L’Express Magazine
10 mars 1979
CHANSON |
Vite, « sans dec », allez au Théâtre de la Ville. Pendant cinq jours seulement (du 13 au 17 mars), vous pourrez écouter Renaud, loubar d’apparence, mais poète de naissance, zonard d’adoption, mais futur grand de la chanson. Sanglé dans son Perfecto (blouson noir), planté malingre sur des guibolles de jockey sous-alimenté, c’est fou ce qu’il est secret et pas fier. Au détour d’un refrain sur deux, il ne peut s’empêcher de chansonner ses quilles pas droites. Nostalgise-t-il sur « La Tire à Dédé », il faut qu’il note : « Elle avait les roues arquées un peu comme j’ai les jambes. » Célèbre-t-il sa moto, il faut qu’il insiste : « Ma bécane, c’est comme un ch’val, ça tombe bien, j’suis conçu pour. »
Renaud, trois sœurs, deux frères dont un jumeau, « mais c’est lui le plus ressemblant », a grandi porte d’Orléans, entre un père prof-bourgeois-artiste et une mère issue de prolos-mineurs-nordistes. Entre le piano et l’accordéon. Entre Mozart et Verchuren.
Lui, Renaud, « écrit des poèmes depuis qu’il est en âge d’avoir des problèmes, du genre « J’ai pas d’mandé à naître ». Bob Dylan hexagonisé par Hugues Aufray lui fait saisir sa première guitare comme une hache de paix. II a 16 ans en 1968, et son papa l’oblige à manger à la cuisine parce qu’il veut porter les cheveux longs.
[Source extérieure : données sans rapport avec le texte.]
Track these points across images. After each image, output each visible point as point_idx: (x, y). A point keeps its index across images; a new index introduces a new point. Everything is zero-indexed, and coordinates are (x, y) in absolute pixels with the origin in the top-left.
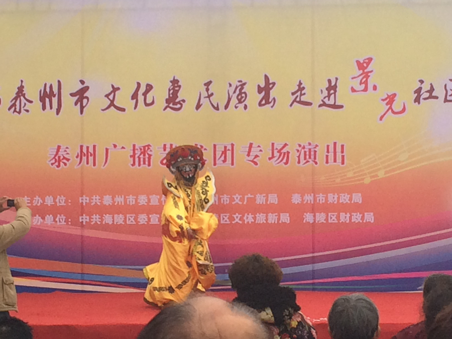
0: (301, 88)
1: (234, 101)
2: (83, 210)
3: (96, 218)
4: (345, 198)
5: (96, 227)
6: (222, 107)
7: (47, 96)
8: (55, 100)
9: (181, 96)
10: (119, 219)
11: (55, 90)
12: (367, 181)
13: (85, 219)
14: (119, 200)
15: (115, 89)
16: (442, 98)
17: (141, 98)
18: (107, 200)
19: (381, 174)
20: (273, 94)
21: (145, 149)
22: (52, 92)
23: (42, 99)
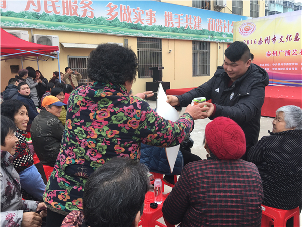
2: (273, 67)
3: (276, 69)
8: (268, 41)
9: (299, 37)
10: (282, 69)
11: (268, 38)
14: (282, 64)
15: (282, 37)
17: (288, 39)
18: (279, 64)
21: (289, 52)
23: (265, 41)
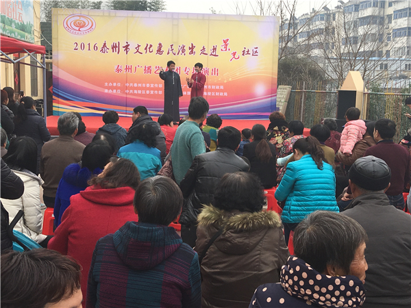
0: (204, 49)
1: (181, 52)
2: (127, 88)
3: (131, 91)
4: (218, 87)
5: (131, 94)
6: (176, 54)
7: (114, 47)
8: (117, 49)
10: (140, 92)
11: (117, 45)
12: (225, 82)
13: (127, 91)
14: (140, 85)
15: (139, 46)
16: (252, 54)
17: (148, 49)
18: (136, 85)
19: (230, 79)
20: (194, 50)
21: (149, 67)
23: (113, 48)
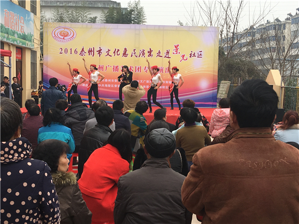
0: (159, 52)
1: (141, 55)
3: (103, 85)
6: (138, 56)
7: (90, 51)
8: (92, 53)
9: (127, 53)
10: (109, 86)
11: (93, 50)
14: (109, 80)
15: (109, 50)
16: (197, 56)
17: (116, 53)
18: (106, 80)
20: (152, 53)
21: (117, 67)
22: (92, 51)
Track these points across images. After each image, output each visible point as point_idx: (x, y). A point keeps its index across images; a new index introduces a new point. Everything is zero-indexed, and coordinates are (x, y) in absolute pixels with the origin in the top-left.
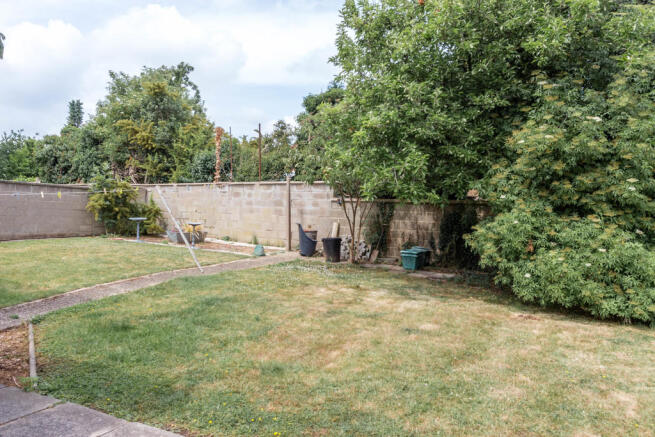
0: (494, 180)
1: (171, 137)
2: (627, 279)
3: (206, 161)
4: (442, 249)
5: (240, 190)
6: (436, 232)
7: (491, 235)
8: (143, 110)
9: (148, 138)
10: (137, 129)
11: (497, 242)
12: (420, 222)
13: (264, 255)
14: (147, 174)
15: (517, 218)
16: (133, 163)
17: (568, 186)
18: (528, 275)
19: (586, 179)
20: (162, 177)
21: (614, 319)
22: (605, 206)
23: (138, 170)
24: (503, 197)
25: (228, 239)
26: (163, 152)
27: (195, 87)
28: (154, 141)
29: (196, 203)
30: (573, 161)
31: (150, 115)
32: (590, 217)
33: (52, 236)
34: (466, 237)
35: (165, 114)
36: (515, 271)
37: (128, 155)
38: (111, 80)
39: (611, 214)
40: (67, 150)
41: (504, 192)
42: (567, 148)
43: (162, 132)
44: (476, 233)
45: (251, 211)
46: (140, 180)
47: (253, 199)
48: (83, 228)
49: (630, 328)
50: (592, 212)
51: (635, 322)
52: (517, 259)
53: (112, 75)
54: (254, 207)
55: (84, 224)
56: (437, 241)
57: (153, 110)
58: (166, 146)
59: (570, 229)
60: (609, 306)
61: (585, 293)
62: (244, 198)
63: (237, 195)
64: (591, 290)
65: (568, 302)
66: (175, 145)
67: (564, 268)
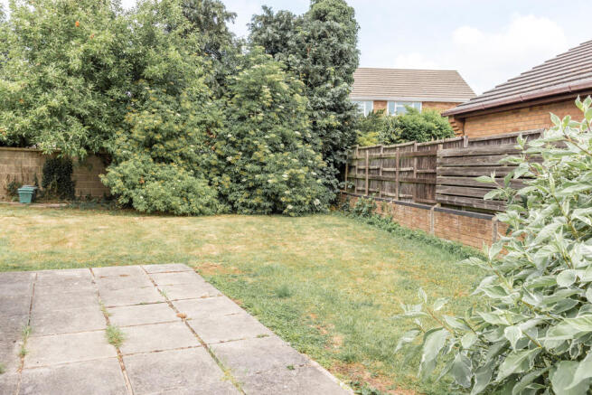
0: (118, 141)
2: (190, 195)
4: (45, 187)
6: (40, 174)
7: (118, 174)
11: (123, 179)
12: (25, 166)
15: (134, 164)
17: (162, 147)
18: (142, 197)
19: (170, 144)
21: (184, 215)
22: (179, 158)
24: (124, 152)
30: (165, 134)
32: (172, 164)
34: (101, 176)
36: (133, 195)
39: (181, 162)
41: (124, 149)
42: (163, 128)
44: (109, 174)
49: (191, 218)
50: (172, 161)
51: (193, 214)
52: (134, 188)
56: (40, 181)
59: (162, 170)
60: (182, 209)
61: (173, 203)
64: (176, 202)
65: (163, 208)
67: (163, 191)
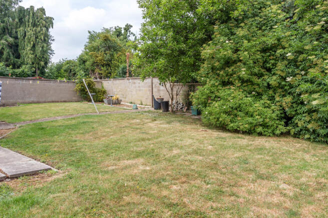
1: (112, 59)
3: (123, 69)
5: (135, 81)
8: (100, 47)
9: (102, 59)
10: (98, 55)
13: (137, 109)
14: (103, 75)
15: (206, 88)
16: (97, 71)
18: (207, 113)
19: (229, 70)
20: (108, 76)
23: (99, 74)
24: (203, 79)
25: (131, 103)
26: (109, 65)
27: (134, 35)
28: (104, 61)
29: (119, 87)
31: (103, 49)
33: (61, 102)
35: (109, 48)
37: (95, 67)
38: (89, 35)
40: (75, 66)
43: (108, 57)
45: (140, 91)
46: (101, 78)
47: (140, 85)
48: (74, 98)
53: (89, 32)
54: (141, 88)
55: (75, 97)
57: (104, 47)
58: (110, 63)
62: (137, 85)
63: (135, 83)
66: (113, 62)
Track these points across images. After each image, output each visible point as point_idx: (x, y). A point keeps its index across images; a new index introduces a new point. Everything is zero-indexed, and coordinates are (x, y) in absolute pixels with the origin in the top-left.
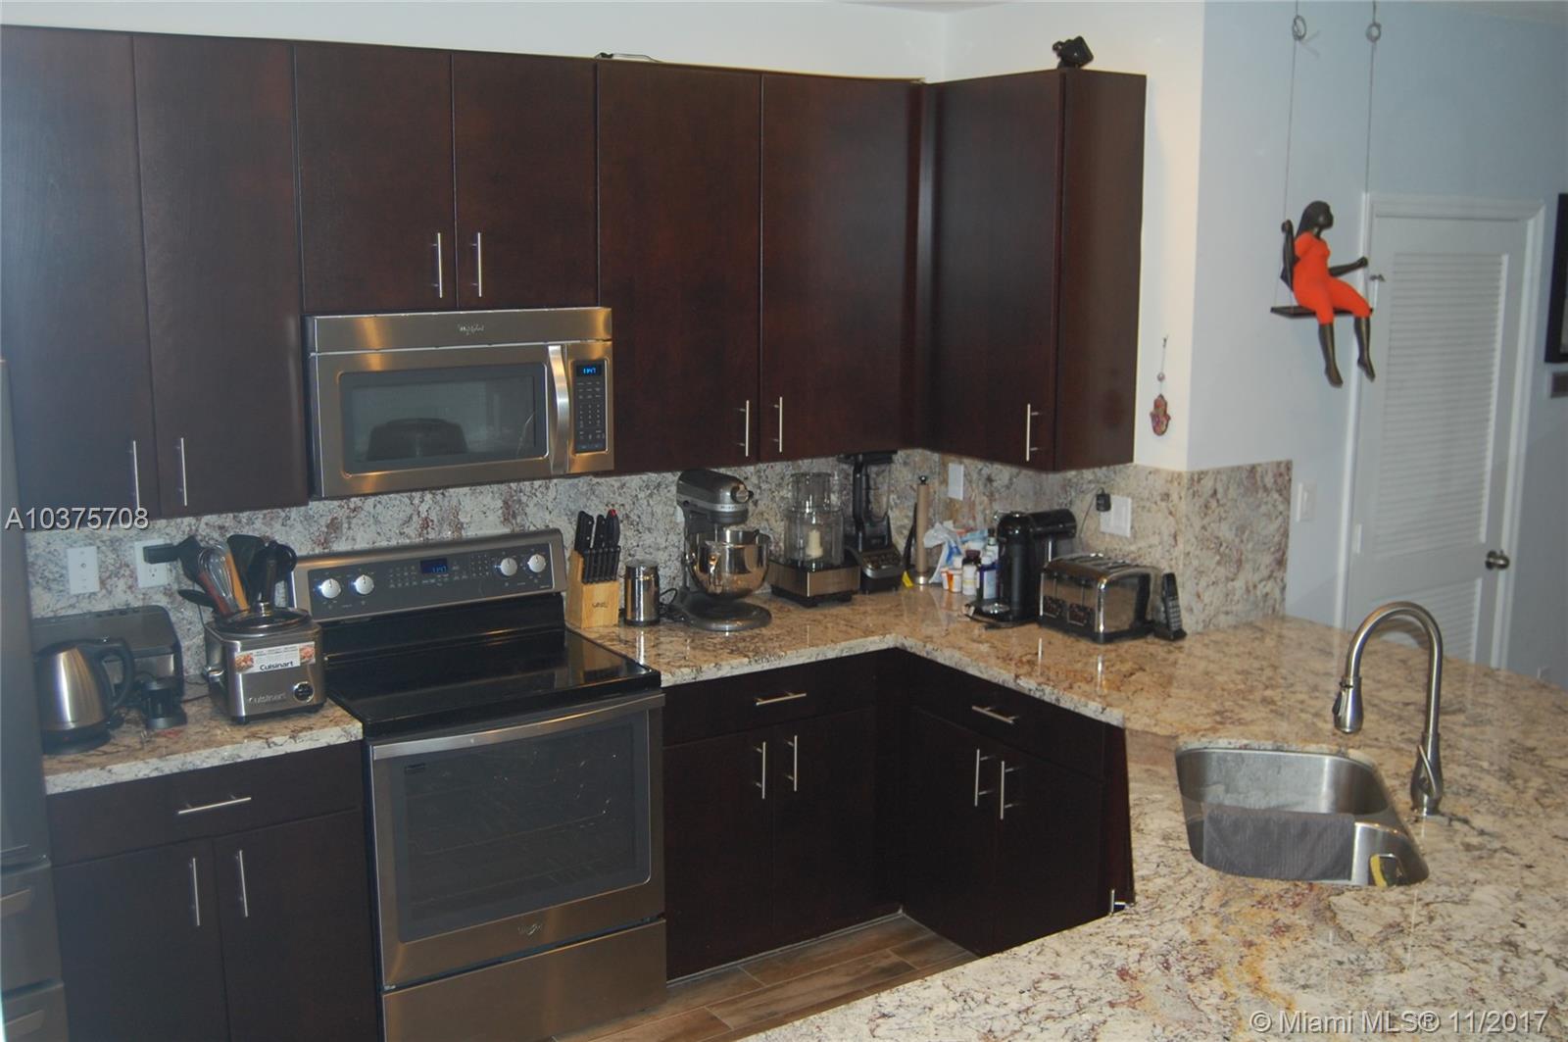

Brouillons de chansons pour les copains de la cité Joliot-Curie d’Argenteuil… Les Rochys, les Hell’s Angels. « Mais, dit-il, il y a aussi des voyous en veston. » Romantico-populiste, il donne volontiers dans l’apache, l’aminche, le marlou. Puis, il comprend que le surin est devenu un Opinel, et atteint le succès avec la contemporaine complainte du loulou détroussé : « Laisse béton ».
A la fin de son dernier album (Polydor), Renaud jette le masque : « Dans l’dos, j’voulais me faire tatouer un aigle aux ailes déployées, on m’a dit y a pas de place… Alors t’auras un moineau. Hé ! y a des moineaux rapaces… »
Tellement plus Bruant que truand, et plus tendre que méchant, Renaud, sur ses jambes en parenthèses, ira droit son chemin. Il a les épaules étroites mais le cœur large. Et le talent à l’avenant.